This curriculum spans the full lifecycle of integrating IT systems into business process redesign, equivalent in scope to a multi-phase advisory engagement covering assessment, architecture, system selection, data governance, change management, automation, monitoring, and compliance.
Module 1: Assessing Current-State Business Processes and IT Dependencies
- Conduct cross-functional process walkthroughs to map handoffs, decision points, and system interfaces in legacy workflows.
- Identify shadow IT systems and undocumented integrations used to compensate for ERP or CRM limitations.
- Document data ownership conflicts arising from department-specific systems with overlapping data domains.
- Classify process bottlenecks as either technology constraints (e.g., batch processing delays) or procedural inefficiencies.
- Interview frontline staff to uncover workarounds that reveal gaps between system design and actual use.
- Quantify transaction volumes and peak loads to assess scalability of existing IT infrastructure.
Module 2: Defining Target-State Process Architecture
- Select between centralized vs. federated process ownership models based on organizational structure and compliance requirements.
- Determine whether to adopt industry-standard process frameworks (e.g., SCOR, APQC) or develop custom models.
- Decide on process granularity: whether to model end-to-end value streams or decompose into subprocesses.
- Specify integration points between redesigned processes and core systems (ERP, CRM, HCM).
- Define KPIs at process, subprocess, and task levels with ownership assigned to business, not IT.
- Establish version control and change approval workflows for process documentation.
Module 3: IT System Selection and Fit-Gap Analysis
- Conduct a fit-gap analysis comparing ERP module capabilities against redesigned process requirements.
- Evaluate whether to customize off-the-shelf software or reengineer processes to match system logic.
- Assess total cost of ownership for cloud vs. on-premise solutions, including integration and upgrade cycles.
- Negotiate vendor SLAs for uptime, support response times, and patch deployment schedules.
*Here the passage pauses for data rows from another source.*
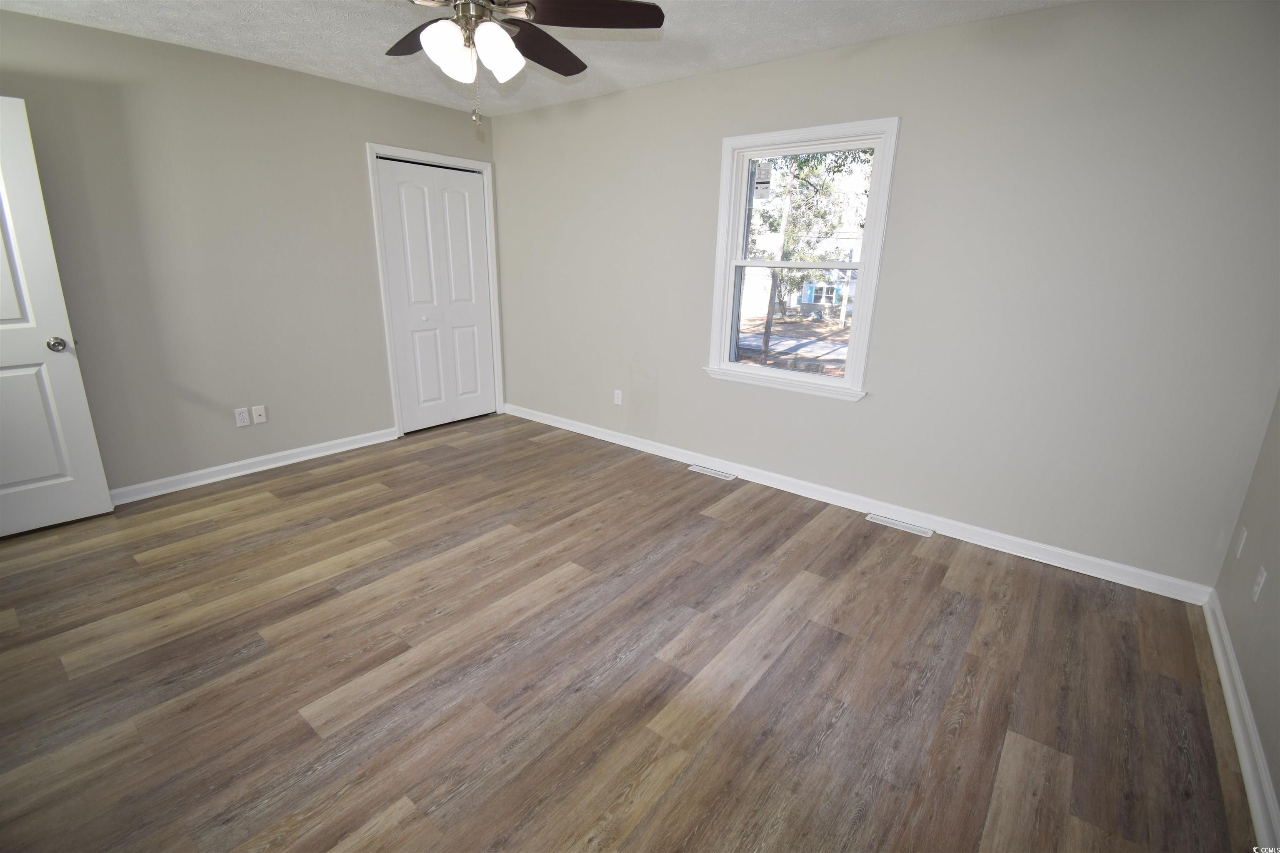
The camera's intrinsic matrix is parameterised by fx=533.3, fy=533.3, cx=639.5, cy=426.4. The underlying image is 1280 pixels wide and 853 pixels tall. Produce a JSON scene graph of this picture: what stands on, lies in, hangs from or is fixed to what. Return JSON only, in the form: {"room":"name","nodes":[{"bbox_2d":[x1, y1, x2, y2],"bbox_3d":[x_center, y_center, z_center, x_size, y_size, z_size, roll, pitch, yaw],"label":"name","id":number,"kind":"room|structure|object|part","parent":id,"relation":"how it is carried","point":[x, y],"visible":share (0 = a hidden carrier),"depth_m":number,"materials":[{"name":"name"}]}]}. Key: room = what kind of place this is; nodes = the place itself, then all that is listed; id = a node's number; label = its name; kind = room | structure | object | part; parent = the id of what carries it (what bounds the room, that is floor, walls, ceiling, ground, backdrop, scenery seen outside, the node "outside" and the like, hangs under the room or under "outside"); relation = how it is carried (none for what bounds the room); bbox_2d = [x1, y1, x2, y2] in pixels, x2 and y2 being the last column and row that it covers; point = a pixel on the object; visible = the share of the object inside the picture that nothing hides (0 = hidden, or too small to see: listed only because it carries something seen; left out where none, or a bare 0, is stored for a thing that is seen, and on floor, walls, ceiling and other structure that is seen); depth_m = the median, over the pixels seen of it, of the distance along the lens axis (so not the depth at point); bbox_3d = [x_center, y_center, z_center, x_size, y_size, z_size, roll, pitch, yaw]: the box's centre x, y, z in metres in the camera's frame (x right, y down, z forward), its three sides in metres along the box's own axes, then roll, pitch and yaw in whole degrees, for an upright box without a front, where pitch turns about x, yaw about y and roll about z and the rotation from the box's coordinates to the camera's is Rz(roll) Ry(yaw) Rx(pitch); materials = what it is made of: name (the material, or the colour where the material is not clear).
{"room":"bedroom","nodes":[
{"label":"bedroom","id":0,"kind":"room"},
{"bbox_2d":[0,7,498,495],"bbox_3d":[-2.444,-0.931,3.379,0.143,2.451,3.852,14,21,36],"label":"left wall","id":1,"kind":"structure","parent":0,"point":[351,163],"depth_m":3.13,"materials":[{"name":"paint"}]},
{"bbox_2d":[0,95,112,539],"bbox_3d":[-3.112,-0.408,2.309,0.163,2.013,0.857,14,21,36],"label":"door","id":2,"kind":"structure","parent":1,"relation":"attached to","point":[81,389],"depth_m":2.58,"materials":[{"name":"white paint"}]},
{"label":"panel","id":3,"kind":"part","parent":2,"relation":"part of","materials":[{"name":"white paint"}]},
{"bbox_3d":[-2.900,-0.411,2.673,0.082,0.067,0.072,14,21,36],"label":"doorknob","id":4,"kind":"part","parent":2,"relation":"part of","materials":[{"name":"silver metal"}]},
{"bbox_2d":[234,407,250,426],"bbox_3d":[-2.560,-0.059,3.434,0.008,0.115,0.071,14,21,36],"label":"wall socket","id":5,"kind":"object","parent":1,"relation":"attached to","point":[244,414],"visible":0.99,"depth_m":3.43,"materials":[{"name":"white plastic"}]},
{"bbox_2d":[110,427,400,504],"bbox_3d":[-2.701,0.310,3.308,0.019,0.090,2.454,14,21,36],"label":"baseboard","id":6,"kind":"structure","parent":1,"relation":"attached to","point":[364,443],"depth_m":3.46,"materials":[{"name":"white paint"}]},
{"bbox_2d":[251,405,267,424],"bbox_3d":[-2.493,-0.076,3.498,0.016,0.114,0.071,14,21,36],"label":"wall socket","id":7,"kind":"object","parent":1,"relation":"attached to","point":[256,411],"visible":0.99,"depth_m":3.50,"materials":[{"name":"white plastic"}]},
{"bbox_2d":[365,142,503,436],"bbox_3d":[-1.608,-1.045,4.342,0.140,2.123,1.047,14,21,36],"label":"closet door frame","id":8,"kind":"structure","parent":1,"relation":"attached to","point":[467,163],"depth_m":4.10,"materials":[{"name":"white paint"}]},
{"bbox_2d":[374,155,497,433],"bbox_3d":[-1.596,-1.007,4.337,0.085,2.029,0.895,14,21,36],"label":"closet door","id":9,"kind":"structure","parent":1,"relation":"in","point":[399,317],"depth_m":4.29,"materials":[{"name":"white paint"}]},
{"bbox_2d":[0,0,1083,117],"bbox_3d":[-0.632,-1.685,1.570,5.063,0.119,4.282,14,21,36],"label":"ceiling","id":10,"kind":"structure","parent":0,"point":[619,78],"depth_m":2.64,"materials":[{"name":"white paint"}]},
{"bbox_2d":[385,0,664,134],"bbox_3d":[-0.540,-1.311,1.764,1.175,0.642,1.178,14,21,36],"label":"ceiling fan","id":11,"kind":"object","parent":10,"relation":"hanging from","point":[509,46],"visible":0.99,"depth_m":1.77,"materials":[{"name":"metal"}]},
{"bbox_3d":[-0.797,-1.451,1.992,0.490,0.058,0.286,14,21,36],"label":"blade","id":12,"kind":"part","parent":11,"relation":"part of","materials":[{"name":"brown wood"}]},
{"bbox_3d":[-0.632,-1.244,1.768,0.125,0.156,0.130,14,21,36],"label":"shade","id":13,"kind":"part","parent":11,"relation":"part of","materials":[{"name":"white glass"}]},
{"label":"shade","id":14,"kind":"part","parent":11,"relation":"part of","materials":[{"name":"white glass"}]},
{"bbox_3d":[-0.471,-1.253,1.789,0.134,0.161,0.138,14,21,36],"label":"shade","id":15,"kind":"part","parent":11,"relation":"part of","materials":[{"name":"white glass"}]},
{"bbox_3d":[-0.395,-1.484,2.104,0.328,0.058,0.507,14,21,36],"label":"blade","id":16,"kind":"part","parent":11,"relation":"part of","materials":[{"name":"brown wood"}]},
{"bbox_3d":[-0.179,-1.397,1.798,0.408,0.039,0.405,14,21,36],"label":"fan blade","id":17,"kind":"part","parent":11,"relation":"part of","materials":[{"name":"brown wood"}]},
{"bbox_2d":[0,412,1262,852],"bbox_3d":[-0.689,0.766,2.374,5.194,0.114,4.508,14,21,36],"label":"floor","id":18,"kind":"structure","parent":0,"point":[161,596],"depth_m":1.86,"materials":[{"name":"brown wood"}]},
{"bbox_2d":[687,464,736,480],"bbox_3d":[0.499,0.319,3.699,0.341,0.006,0.102,14,21,36],"label":"floor vent","id":19,"kind":"object","parent":18,"relation":"in","point":[697,468],"visible":0.97,"depth_m":3.69,"materials":[{"name":"white metal"}]},
{"bbox_2d":[863,513,933,536],"bbox_3d":[1.459,0.558,3.018,0.355,0.006,0.098,14,21,36],"label":"floor vent","id":20,"kind":"object","parent":18,"relation":"in","point":[918,531],"visible":0.97,"depth_m":3.01,"materials":[{"name":"white metal"}]},
{"bbox_2d":[489,0,1279,592],"bbox_3d":[0.642,-0.863,3.439,4.987,2.459,0.160,14,21,36],"label":"back wall","id":21,"kind":"structure","parent":0,"point":[665,399],"depth_m":2.55,"materials":[{"name":"grey paint"}]},
{"bbox_2d":[612,389,622,405],"bbox_3d":[-0.174,-0.221,4.122,0.071,0.117,0.009,14,21,36],"label":"wall socket","id":22,"kind":"object","parent":21,"relation":"attached to","point":[617,399],"visible":0.99,"depth_m":4.12,"materials":[{"name":"white plastic"}]},
{"bbox_2d":[705,117,899,401],"bbox_3d":[0.913,-0.947,3.164,1.047,1.462,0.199,14,21,36],"label":"window","id":23,"kind":"structure","parent":21,"relation":"in","point":[820,379],"depth_m":3.14,"materials":[{"name":"white"}]},
{"bbox_2d":[753,160,772,199],"bbox_3d":[0.739,-1.481,3.206,0.094,0.207,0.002,14,21,36],"label":"window sticker","id":24,"kind":"object","parent":23,"relation":"attached to","point":[762,177],"visible":0.98,"depth_m":3.20,"materials":[{"name":"white paper"}]},
{"bbox_3d":[0.919,-0.646,3.332,0.850,0.692,0.050,14,21,36],"label":"sash","id":25,"kind":"part","parent":23,"relation":"part of","materials":[{"name":"white plastic"}]},
{"bbox_3d":[1.020,-1.273,3.245,0.880,0.699,0.039,14,21,36],"label":"sash","id":26,"kind":"part","parent":23,"relation":"part of","materials":[{"name":"white plastic"}]},
{"bbox_2d":[503,402,1214,604],"bbox_3d":[0.611,0.283,3.688,4.723,0.093,0.017,14,21,36],"label":"baseboard","id":27,"kind":"structure","parent":21,"relation":"attached to","point":[690,453],"depth_m":2.98,"materials":[{"name":"white paint"}]},
{"bbox_2d":[1211,390,1279,845],"bbox_3d":[1.331,0.070,0.506,0.142,2.440,3.877,14,21,36],"label":"right wall","id":28,"kind":"structure","parent":0,"point":[1276,596],"depth_m":1.83,"materials":[{"name":"paint"}]},
{"bbox_2d":[1233,525,1247,558],"bbox_3d":[2.369,0.455,2.106,0.008,0.116,0.069,14,21,36],"label":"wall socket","id":29,"kind":"object","parent":28,"relation":"attached to","point":[1241,546],"visible":0.97,"depth_m":2.09,"materials":[{"name":"white plastic"}]},
{"bbox_2d":[1202,589,1279,852],"bbox_3d":[1.283,1.143,0.941,0.019,0.092,3.842,14,21,36],"label":"baseboard","id":30,"kind":"structure","parent":28,"relation":"attached to","point":[1243,767],"depth_m":1.64,"materials":[{"name":"white paint"}]},
{"bbox_2d":[1250,565,1267,602],"bbox_3d":[2.097,0.533,1.807,0.008,0.114,0.071,14,21,36],"label":"wall socket","id":31,"kind":"object","parent":28,"relation":"attached to","point":[1261,581],"visible":0.98,"depth_m":1.80,"materials":[{"name":"white plastic"}]},
{"label":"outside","id":32,"kind":"structure","parent":0,"visible":0},
{"bbox_2d":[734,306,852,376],"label":"ground","id":33,"kind":"structure","parent":32,"point":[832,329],"materials":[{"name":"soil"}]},
{"bbox_2d":[740,229,864,318],"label":"house","id":34,"kind":"structure","parent":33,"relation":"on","point":[795,299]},
{"label":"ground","id":35,"kind":"structure","parent":32,"visible":0},
{"bbox_2d":[750,152,870,366],"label":"tree","id":36,"kind":"object","parent":35,"relation":"on","point":[770,322],"visible":0.61,"materials":[{"name":"green plant"}]}
]}

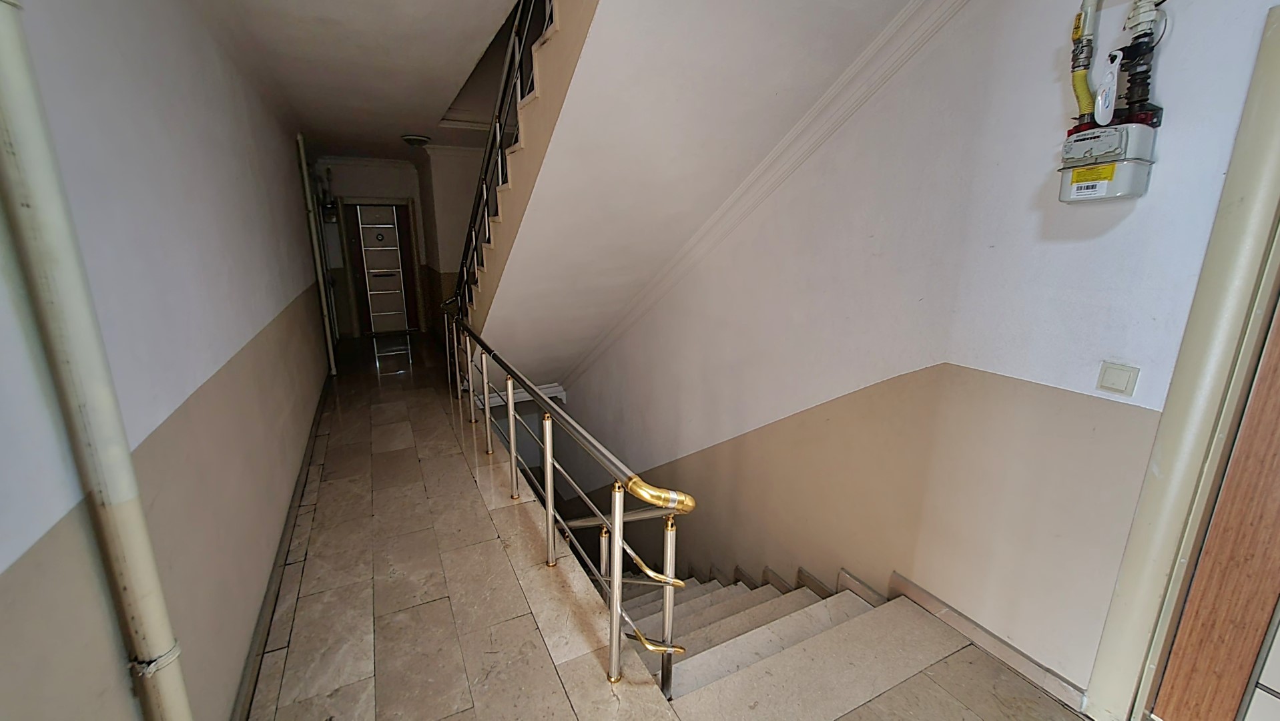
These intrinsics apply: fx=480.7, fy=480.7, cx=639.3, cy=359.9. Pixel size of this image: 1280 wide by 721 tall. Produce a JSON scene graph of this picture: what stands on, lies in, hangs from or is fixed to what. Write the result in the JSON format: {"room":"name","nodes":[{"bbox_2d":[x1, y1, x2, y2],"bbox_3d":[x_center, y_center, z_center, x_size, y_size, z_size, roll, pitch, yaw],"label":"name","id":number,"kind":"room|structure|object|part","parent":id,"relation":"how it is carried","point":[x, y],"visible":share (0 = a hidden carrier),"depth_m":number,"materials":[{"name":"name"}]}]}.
{"room":"staircase","nodes":[
{"label":"staircase","id":0,"kind":"room"},
{"bbox_2d":[0,0,333,720],"bbox_3d":[-2.007,-0.308,2.394,0.209,3.033,9.226,-7,16,-26],"label":"left wall","id":1,"kind":"structure","parent":0,"point":[274,300],"depth_m":1.45,"materials":[{"name":"paint"}]},
{"bbox_2d":[0,0,193,720],"bbox_3d":[-1.094,-0.016,0.918,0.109,2.612,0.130,-7,16,-26],"label":"drain pipe","id":2,"kind":"object","parent":1,"relation":"attached to","point":[13,67],"visible":0.99,"depth_m":0.92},
{"bbox_2d":[226,373,333,720],"bbox_3d":[-1.821,0.879,2.613,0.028,0.095,5.798,-7,16,-26],"label":"baseboard","id":3,"kind":"structure","parent":1,"relation":"attached to","point":[306,474],"depth_m":2.09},
{"bbox_2d":[294,130,337,373],"bbox_3d":[-3.601,-1.174,5.362,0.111,2.655,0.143,-7,16,-26],"label":"pipe","id":4,"kind":"object","parent":1,"relation":"attached to","point":[301,147],"visible":0.97,"depth_m":5.31,"materials":[{"name":"white metal"}]},
{"bbox_2d":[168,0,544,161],"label":"ceiling","id":5,"kind":"structure","parent":0,"point":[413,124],"depth_m":3.02,"materials":[{"name":"white paint"}]},
{"bbox_2d":[400,133,431,146],"bbox_3d":[-2.509,-2.462,5.394,0.304,0.088,0.302,-7,16,-26],"label":"ceiling light","id":6,"kind":"object","parent":5,"relation":"attached to","point":[415,140],"visible":0.99,"depth_m":5.31,"materials":[{"name":"white"}]},
{"bbox_2d":[311,152,486,337],"bbox_3d":[-3.329,-1.719,7.413,3.673,2.707,0.495,-7,16,-26],"label":"far wall","id":7,"kind":"structure","parent":0,"point":[404,193],"depth_m":7.03,"materials":[{"name":"paint"}]},
{"bbox_2d":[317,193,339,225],"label":"gas meter","id":8,"kind":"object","parent":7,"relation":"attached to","point":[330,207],"visible":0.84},
{"bbox_2d":[340,200,421,335],"bbox_3d":[-4.109,-1.433,7.694,0.852,1.997,0.165,-7,16,-26],"label":"door","id":9,"kind":"structure","parent":7,"relation":"in","point":[404,259],"depth_m":7.65,"materials":[{"name":"brown wood"}]},
{"bbox_2d":[250,329,1098,720],"bbox_3d":[-1.191,0.742,3.879,2.923,0.280,11.739,-7,16,-26],"label":"floor","id":10,"kind":"structure","parent":0,"point":[306,598],"depth_m":2.16,"materials":[{"name":"brown tile"}]},
{"bbox_2d":[442,300,690,692],"bbox_3d":[-0.842,0.309,3.058,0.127,0.976,4.052,-7,16,-26],"label":"stair railing","id":11,"kind":"object","parent":10,"relation":"on","point":[549,490],"visible":0.98,"depth_m":1.91,"materials":[{"name":"silver metal"}]},
{"bbox_3d":[-1.061,0.289,3.330,0.045,0.740,0.045,-7,16,-26],"label":"post","id":12,"kind":"part","parent":11,"relation":"part of","materials":[{"name":"metal"}]},
{"bbox_2d":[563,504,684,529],"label":"lower handrail","id":13,"kind":"object","parent":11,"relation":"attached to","point":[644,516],"visible":0.3,"depth_m":2.99,"materials":[{"name":"silver metal"}]},
{"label":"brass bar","id":14,"kind":"part","parent":11,"relation":"part of","materials":[{"name":"gold metal"}]},
{"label":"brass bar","id":15,"kind":"part","parent":11,"relation":"part of","materials":[{"name":"gold metal"}]},
{"bbox_2d":[457,0,926,392],"bbox_3d":[-0.350,-0.965,3.203,1.850,3.580,4.774,-7,16,-26],"label":"staircase","id":16,"kind":"structure","parent":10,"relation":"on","point":[591,72],"depth_m":2.39,"materials":[{"name":"white paint"}]},
{"bbox_2d":[449,0,555,314],"bbox_3d":[-0.944,-1.523,3.012,0.084,2.883,3.468,-7,16,-26],"label":"stair railing","id":17,"kind":"object","parent":16,"relation":"attached to","point":[514,31],"visible":0.63,"depth_m":3.15,"materials":[{"name":"black metal"}]},
{"bbox_2d":[616,564,1055,720],"bbox_3d":[0.707,1.212,2.823,0.397,1.898,3.730,-7,16,-26],"label":"staircase","id":18,"kind":"structure","parent":10,"relation":"attached to","point":[741,588],"depth_m":2.00,"materials":[{"name":"stone"}]},
{"bbox_2d":[533,0,1279,705],"bbox_3d":[0.422,-0.203,3.450,0.238,6.831,8.024,-7,16,-26],"label":"right wall","id":19,"kind":"structure","parent":0,"point":[702,440],"depth_m":1.88,"materials":[{"name":"paint"}]},
{"bbox_2d":[567,0,969,391],"bbox_3d":[0.415,-0.834,3.120,0.170,2.266,4.367,-7,16,-26],"label":"wall trim","id":20,"kind":"structure","parent":19,"relation":"attached to","point":[825,99],"depth_m":2.40,"materials":[{"name":"white paint"}]},
{"bbox_2d":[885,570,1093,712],"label":"baseboard","id":21,"kind":"structure","parent":19,"relation":"attached to","point":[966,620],"depth_m":1.83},
{"bbox_2d":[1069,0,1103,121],"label":"gas pipe","id":22,"kind":"object","parent":19,"relation":"attached to","point":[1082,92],"visible":0.85,"depth_m":1.41,"materials":[{"name":"plastic"}]},
{"bbox_2d":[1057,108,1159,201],"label":"gas meter","id":23,"kind":"object","parent":19,"relation":"attached to","point":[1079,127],"visible":0.97,"depth_m":1.35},
{"bbox_2d":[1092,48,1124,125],"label":"white plastic tag","id":24,"kind":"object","parent":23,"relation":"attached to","point":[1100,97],"visible":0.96,"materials":[{"name":"white plastic"}]},
{"bbox_2d":[1095,361,1139,395],"bbox_3d":[1.411,0.055,1.424,0.014,0.089,0.083,-7,16,-26],"label":"light switch","id":25,"kind":"object","parent":19,"relation":"attached to","point":[1123,383],"visible":0.97,"depth_m":1.42,"materials":[{"name":"white plastic"}]},
{"bbox_2d":[1108,0,1165,119],"bbox_3d":[1.356,-0.876,1.296,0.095,0.439,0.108,-7,16,-26],"label":"gas pipe","id":26,"kind":"object","parent":19,"relation":"attached to","point":[1132,104],"visible":0.83,"depth_m":1.30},
{"bbox_2d":[1088,0,1279,720],"bbox_3d":[1.850,0.318,0.866,0.207,2.139,1.258,-7,16,-26],"label":"door frame","id":27,"kind":"structure","parent":19,"relation":"attached to","point":[1137,628],"depth_m":1.30,"materials":[{"name":"paint"}]},
{"bbox_2d":[1148,238,1279,720],"bbox_3d":[1.841,0.339,0.877,0.091,2.143,1.035,-7,16,-26],"label":"wooden door","id":28,"kind":"structure","parent":27,"relation":"in","point":[1167,715],"depth_m":1.32,"materials":[{"name":"brown wood"}]}
]}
- Validate data migration feasibility from legacy systems based on schema compatibility and cleansing effort.
- Define interoperability requirements for APIs, middleware, and data exchange protocols (e.g., REST, EDI).
Module 4: Data Governance and Integration Strategy
- Appoint data stewards per domain (e.g., customer, product, financial) with authority over data definitions and quality rules.
- Implement master data management (MDM) to resolve conflicting identifiers across systems.
- Choose between real-time integration and batch synchronization based on business criticality and system load.
- Design error handling and reconciliation procedures for failed data transfers between systems.
- Enforce data privacy controls during integration, especially for PII across jurisdictions.
- Establish data lineage tracking to support auditability and root cause analysis for reporting discrepancies.
Module 5: Change Management and User Adoption Planning
- Identify power users in each department to co-develop training materials and validate process flows.
- Develop role-based training curricula that reflect actual system access and task responsibilities.
- Schedule system cutover during low-transaction periods to minimize business disruption.
- Deploy sandbox environments for users to practice in a non-production setting.
- Create support escalation paths with defined resolution timeframes for post-go-live issues.
- Monitor user login frequency and transaction completion rates to detect adoption gaps.
Module 6: Workflow Automation and System Configuration
- Configure approval hierarchies in workflow engines to reflect organizational reporting lines and delegation rules.
- Define exception handling paths for automated workflows when validation rules fail.
- Set up conditional routing in BPM tools based on data attributes (e.g., amount, region, risk score).
- Integrate robotic process automation (RPA) for repetitive tasks where API access is unavailable.
- Test concurrency controls to prevent data conflicts when multiple users access the same record.
- Document configuration settings for audit purposes and future system upgrades.
Module 7: Performance Monitoring and Continuous Improvement
- Deploy process mining tools to compare actual system event logs with designed process models.
- Set up real-time dashboards with alerts for SLA breaches or process deviations.
- Conduct quarterly business-IT alignment reviews to prioritize backlog items for process enhancement.
- Implement A/B testing for alternative process designs in controlled user groups.
- Archive historical process data to support trend analysis without impacting production system performance.
- Update system documentation and training materials following each process or configuration change.
Module 8: Risk Management and Compliance Integration
- Map segregation of duties (SoD) conflicts in system roles to prevent fraud and control breaches.
- Configure audit trails to capture user actions, data changes, and approval decisions.
- Validate that system controls meet regulatory requirements (e.g., SOX, GDPR, HIPAA).
- Conduct penetration testing on new interfaces and user portals prior to production release.
- Define disaster recovery procedures for critical processes with maximum allowable downtime.
- Review third-party vendor access rights and monitor for unauthorized data extraction.